(Input data)
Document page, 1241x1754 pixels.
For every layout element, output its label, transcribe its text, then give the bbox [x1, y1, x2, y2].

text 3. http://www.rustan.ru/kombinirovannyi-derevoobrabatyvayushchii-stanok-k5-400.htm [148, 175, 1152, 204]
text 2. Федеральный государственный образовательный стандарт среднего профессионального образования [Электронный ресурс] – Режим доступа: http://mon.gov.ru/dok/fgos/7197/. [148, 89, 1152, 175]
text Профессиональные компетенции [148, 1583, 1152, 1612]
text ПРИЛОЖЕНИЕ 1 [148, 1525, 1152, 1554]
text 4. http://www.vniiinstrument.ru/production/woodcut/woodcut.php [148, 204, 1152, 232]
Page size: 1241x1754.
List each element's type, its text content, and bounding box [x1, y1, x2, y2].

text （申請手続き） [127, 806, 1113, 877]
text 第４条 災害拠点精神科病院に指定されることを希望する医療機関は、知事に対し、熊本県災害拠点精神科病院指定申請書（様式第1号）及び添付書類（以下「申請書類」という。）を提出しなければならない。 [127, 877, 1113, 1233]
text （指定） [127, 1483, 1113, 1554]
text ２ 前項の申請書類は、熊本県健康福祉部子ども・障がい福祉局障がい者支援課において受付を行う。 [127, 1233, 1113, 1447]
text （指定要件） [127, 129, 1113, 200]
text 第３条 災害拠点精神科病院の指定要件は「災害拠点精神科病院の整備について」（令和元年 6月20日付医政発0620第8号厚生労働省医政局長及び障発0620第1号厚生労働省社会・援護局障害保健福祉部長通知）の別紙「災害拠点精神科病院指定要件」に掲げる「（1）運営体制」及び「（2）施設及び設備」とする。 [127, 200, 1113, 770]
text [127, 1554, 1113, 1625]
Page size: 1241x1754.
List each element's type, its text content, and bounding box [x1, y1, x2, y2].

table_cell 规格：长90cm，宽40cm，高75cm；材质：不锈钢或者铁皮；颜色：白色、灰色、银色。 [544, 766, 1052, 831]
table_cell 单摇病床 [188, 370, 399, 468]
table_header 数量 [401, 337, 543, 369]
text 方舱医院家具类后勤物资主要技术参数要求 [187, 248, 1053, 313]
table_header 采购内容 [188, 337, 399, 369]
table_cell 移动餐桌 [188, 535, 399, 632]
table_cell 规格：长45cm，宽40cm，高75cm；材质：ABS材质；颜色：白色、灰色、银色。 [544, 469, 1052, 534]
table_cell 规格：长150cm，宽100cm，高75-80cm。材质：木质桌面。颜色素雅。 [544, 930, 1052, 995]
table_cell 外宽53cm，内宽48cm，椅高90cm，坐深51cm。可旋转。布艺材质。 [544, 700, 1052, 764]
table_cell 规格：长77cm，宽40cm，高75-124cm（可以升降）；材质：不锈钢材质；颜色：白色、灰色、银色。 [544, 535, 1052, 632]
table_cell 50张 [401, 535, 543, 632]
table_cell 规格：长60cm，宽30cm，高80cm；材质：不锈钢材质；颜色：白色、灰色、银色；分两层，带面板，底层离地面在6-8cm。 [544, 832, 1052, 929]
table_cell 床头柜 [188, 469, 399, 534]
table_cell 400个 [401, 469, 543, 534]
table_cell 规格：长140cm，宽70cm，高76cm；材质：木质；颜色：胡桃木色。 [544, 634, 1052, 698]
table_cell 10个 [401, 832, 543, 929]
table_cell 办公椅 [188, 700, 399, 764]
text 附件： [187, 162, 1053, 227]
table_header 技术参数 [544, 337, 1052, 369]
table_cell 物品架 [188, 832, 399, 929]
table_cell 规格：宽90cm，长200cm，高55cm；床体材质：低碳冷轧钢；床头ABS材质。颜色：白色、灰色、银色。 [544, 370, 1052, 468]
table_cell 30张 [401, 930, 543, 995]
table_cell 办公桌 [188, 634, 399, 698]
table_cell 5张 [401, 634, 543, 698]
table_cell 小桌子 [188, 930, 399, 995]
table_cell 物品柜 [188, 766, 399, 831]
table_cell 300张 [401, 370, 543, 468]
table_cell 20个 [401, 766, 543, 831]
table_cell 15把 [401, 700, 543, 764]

(What you are asked to do)
Return the full data, every line of it, with nothing altered.

(Task output)
Document page, 1241x1754 pixels.
For every layout element, output its label, transcribe its text, then give the bbox [x1, y1, x2, y2].

text 3. http://www.rustan.ru/kombinirovannyi-derevoobrabatyvayushchii-stanok-k5-400.htm [148, 175, 1152, 204]
text 2. Федеральный государственный образовательный стандарт среднего профессионального образования [Электронный ресурс] – Режим доступа: http://mon.gov.ru/dok/fgos/7197/. [148, 89, 1152, 175]
text Профессиональные компетенции [148, 1583, 1152, 1612]
text ПРИЛОЖЕНИЕ 1 [148, 1525, 1152, 1554]
text 4. http://www.vniiinstrument.ru/production/woodcut/woodcut.php [148, 204, 1152, 232]
Page size: 1241x1754.
List each element's type, its text content, and bounding box [x1, y1, x2, y2].

text （申請手続き） [127, 806, 1113, 877]
text 第４条 災害拠点精神科病院に指定されることを希望する医療機関は、知事に対し、熊本県災害拠点精神科病院指定申請書（様式第1号）及び添付書類（以下「申請書類」という。）を提出しなければならない。 [127, 877, 1113, 1233]
text （指定） [127, 1483, 1113, 1554]
text ２ 前項の申請書類は、熊本県健康福祉部子ども・障がい福祉局障がい者支援課において受付を行う。 [127, 1233, 1113, 1447]
text （指定要件） [127, 129, 1113, 200]
text 第３条 災害拠点精神科病院の指定要件は「災害拠点精神科病院の整備について」（令和元年 6月20日付医政発0620第8号厚生労働省医政局長及び障発0620第1号厚生労働省社会・援護局障害保健福祉部長通知）の別紙「災害拠点精神科病院指定要件」に掲げる「（1）運営体制」及び「（2）施設及び設備」とする。 [127, 200, 1113, 770]
text [127, 1554, 1113, 1625]
Page size: 1241x1754.
List each element's type, its text content, and bounding box [x1, y1, x2, y2].

table_cell 规格：长90cm，宽40cm，高75cm；材质：不锈钢或者铁皮；颜色：白色、灰色、银色。 [544, 766, 1052, 831]
table_cell 单摇病床 [188, 370, 399, 468]
table_header 数量 [401, 337, 543, 369]
text 方舱医院家具类后勤物资主要技术参数要求 [187, 248, 1053, 313]
table_header 采购内容 [188, 337, 399, 369]
table_cell 移动餐桌 [188, 535, 399, 632]
table_cell 规格：长45cm，宽40cm，高75cm；材质：ABS材质；颜色：白色、灰色、银色。 [544, 469, 1052, 534]
table_cell 规格：长150cm，宽100cm，高75-80cm。材质：木质桌面。颜色素雅。 [544, 930, 1052, 995]
table_cell 外宽53cm，内宽48cm，椅高90cm，坐深51cm。可旋转。布艺材质。 [544, 700, 1052, 764]
table_cell 规格：长77cm，宽40cm，高75-124cm（可以升降）；材质：不锈钢材质；颜色：白色、灰色、银色。 [544, 535, 1052, 632]
table_cell 50张 [401, 535, 543, 632]
table_cell 规格：长60cm，宽30cm，高80cm；材质：不锈钢材质；颜色：白色、灰色、银色；分两层，带面板，底层离地面在6-8cm。 [544, 832, 1052, 929]
table_cell 床头柜 [188, 469, 399, 534]
table_cell 400个 [401, 469, 543, 534]
table_cell 规格：长140cm，宽70cm，高76cm；材质：木质；颜色：胡桃木色。 [544, 634, 1052, 698]
table_cell 10个 [401, 832, 543, 929]
table_cell 办公椅 [188, 700, 399, 764]
text 附件： [187, 162, 1053, 227]
table_header 技术参数 [544, 337, 1052, 369]
table_cell 物品架 [188, 832, 399, 929]
table_cell 规格：宽90cm，长200cm，高55cm；床体材质：低碳冷轧钢；床头ABS材质。颜色：白色、灰色、银色。 [544, 370, 1052, 468]
table_cell 30张 [401, 930, 543, 995]
table_cell 办公桌 [188, 634, 399, 698]
table_cell 5张 [401, 634, 543, 698]
table_cell 小桌子 [188, 930, 399, 995]
table_cell 物品柜 [188, 766, 399, 831]
table_cell 300张 [401, 370, 543, 468]
table_cell 20个 [401, 766, 543, 831]
table_cell 15把 [401, 700, 543, 764]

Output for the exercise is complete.